--- Available data ---

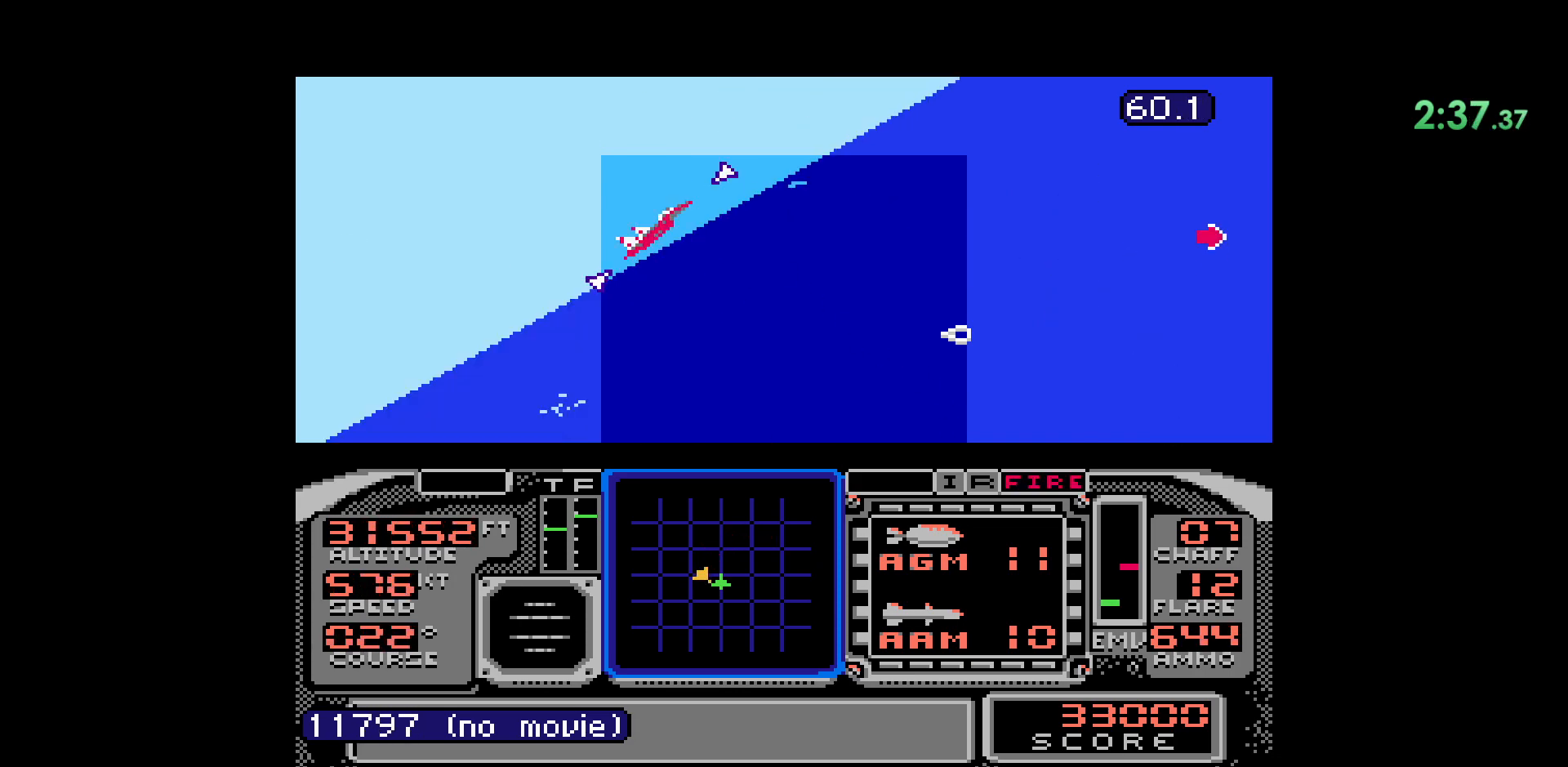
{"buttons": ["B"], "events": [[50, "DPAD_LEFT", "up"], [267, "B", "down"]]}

---
--- Available data ---

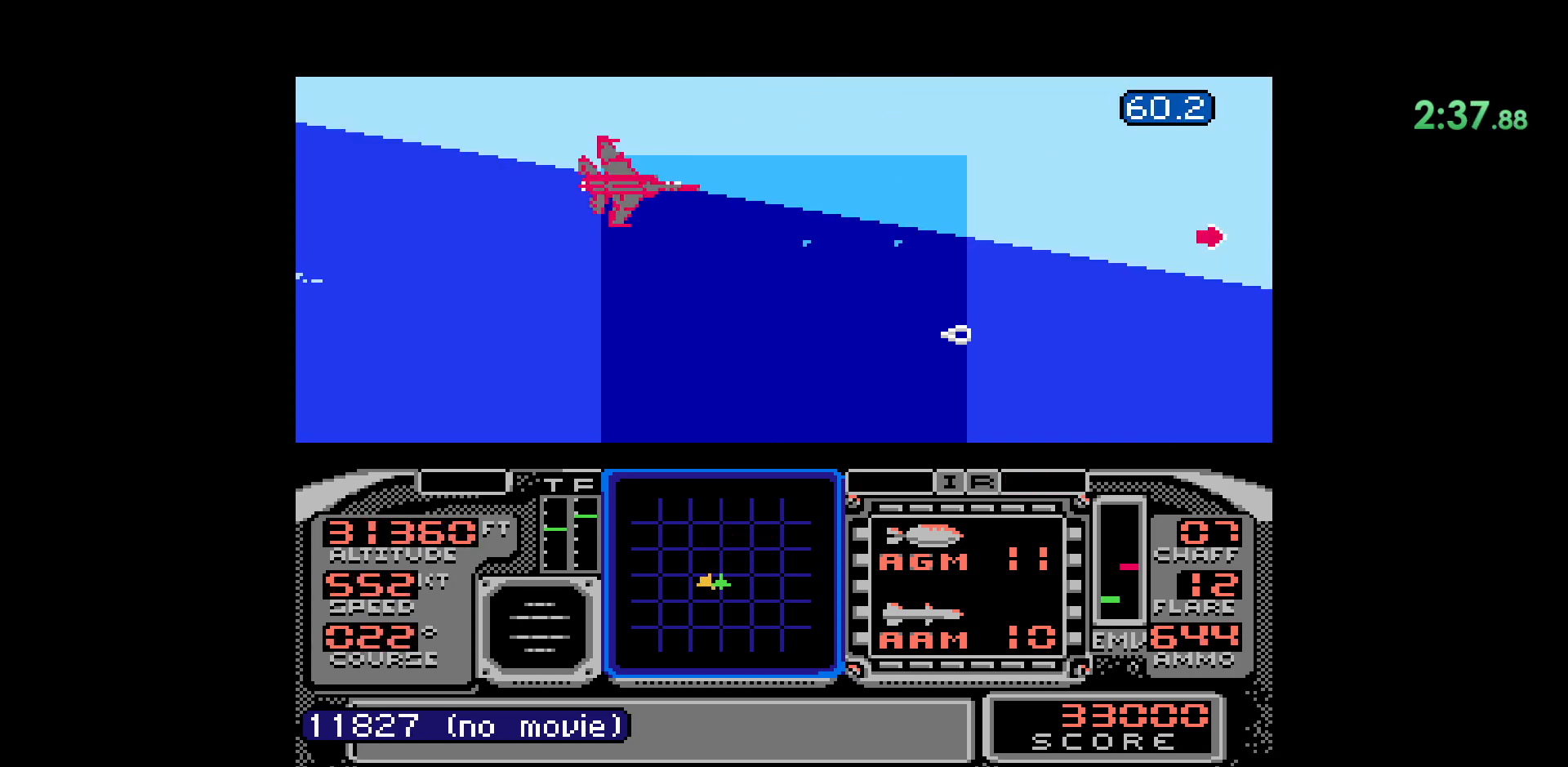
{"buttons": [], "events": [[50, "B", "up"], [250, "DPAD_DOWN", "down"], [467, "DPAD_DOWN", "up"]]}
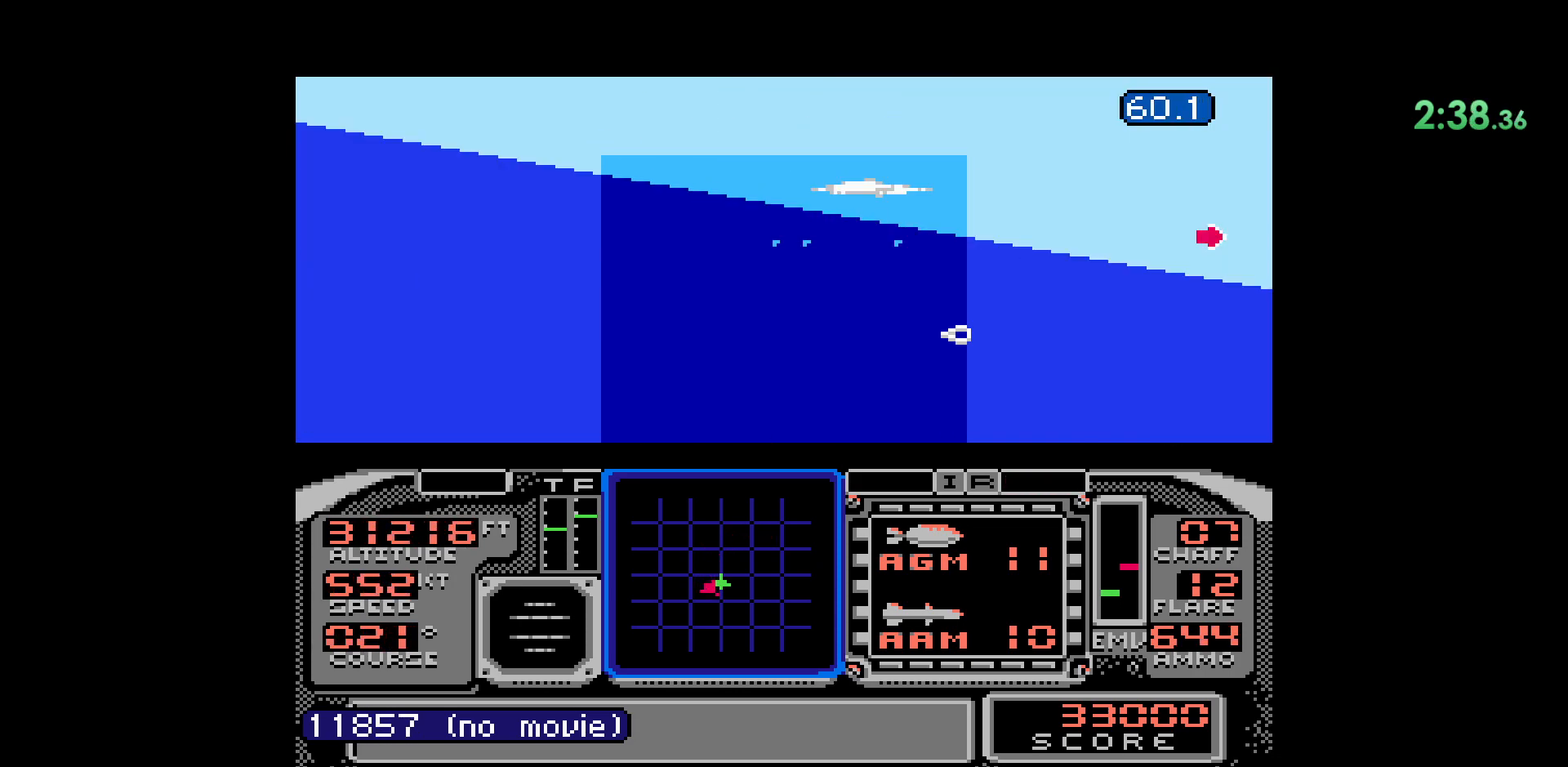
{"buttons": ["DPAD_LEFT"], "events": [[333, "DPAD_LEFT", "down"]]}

---
--- Available data ---

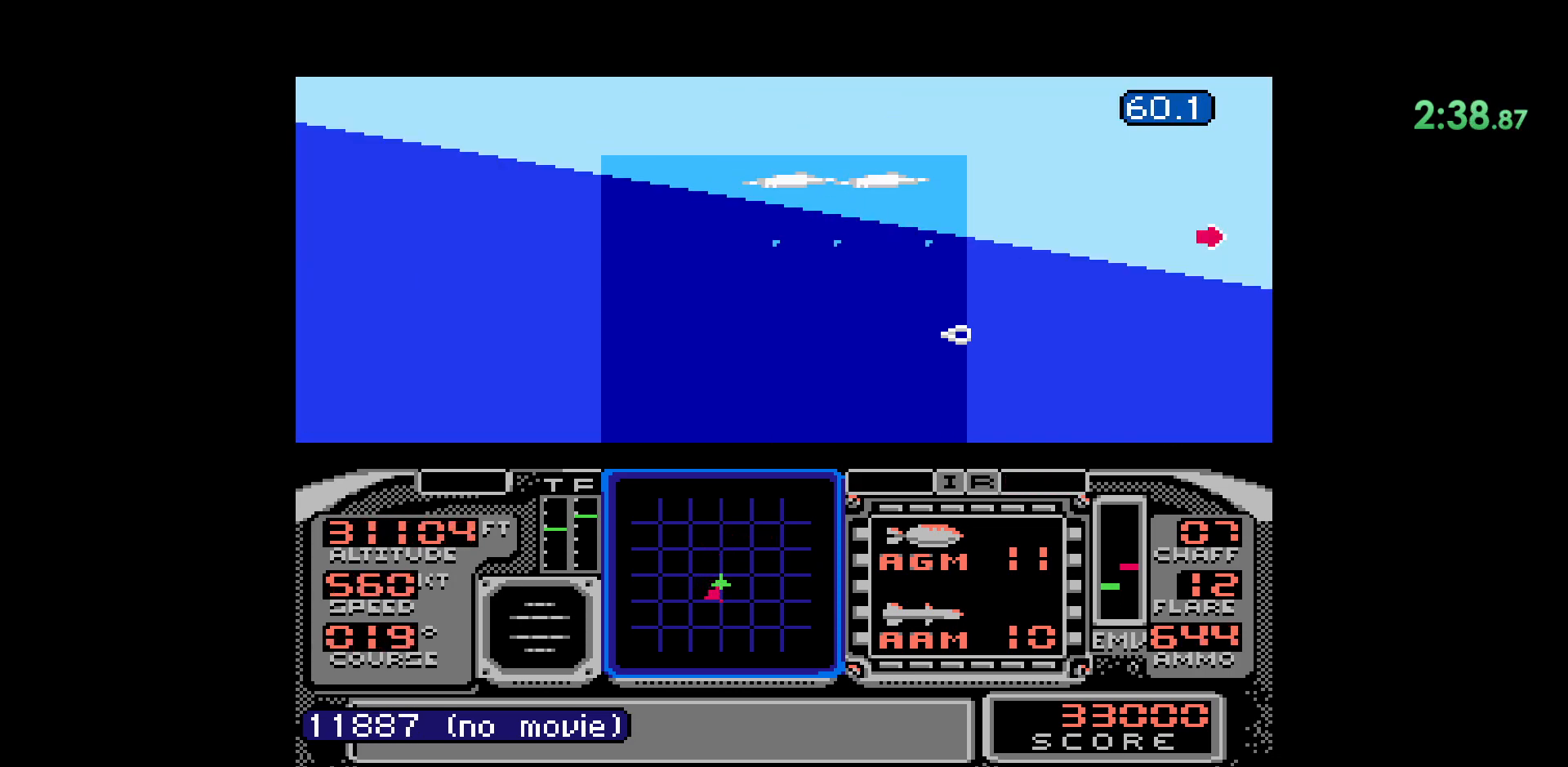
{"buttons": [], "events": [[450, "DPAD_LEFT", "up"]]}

---

**Exercise objective**
Apply a filter for "down" to the data above, then copy each line that matches.

**Task result**
{"buttons": ["B"], "events": [[50, "DPAD_LEFT", "up"], [267, "B", "down"]]}
{"buttons": [], "events": [[50, "B", "up"], [250, "DPAD_DOWN", "down"], [467, "DPAD_DOWN", "up"]]}
{"buttons": ["DPAD_LEFT"], "events": [[333, "DPAD_LEFT", "down"]]}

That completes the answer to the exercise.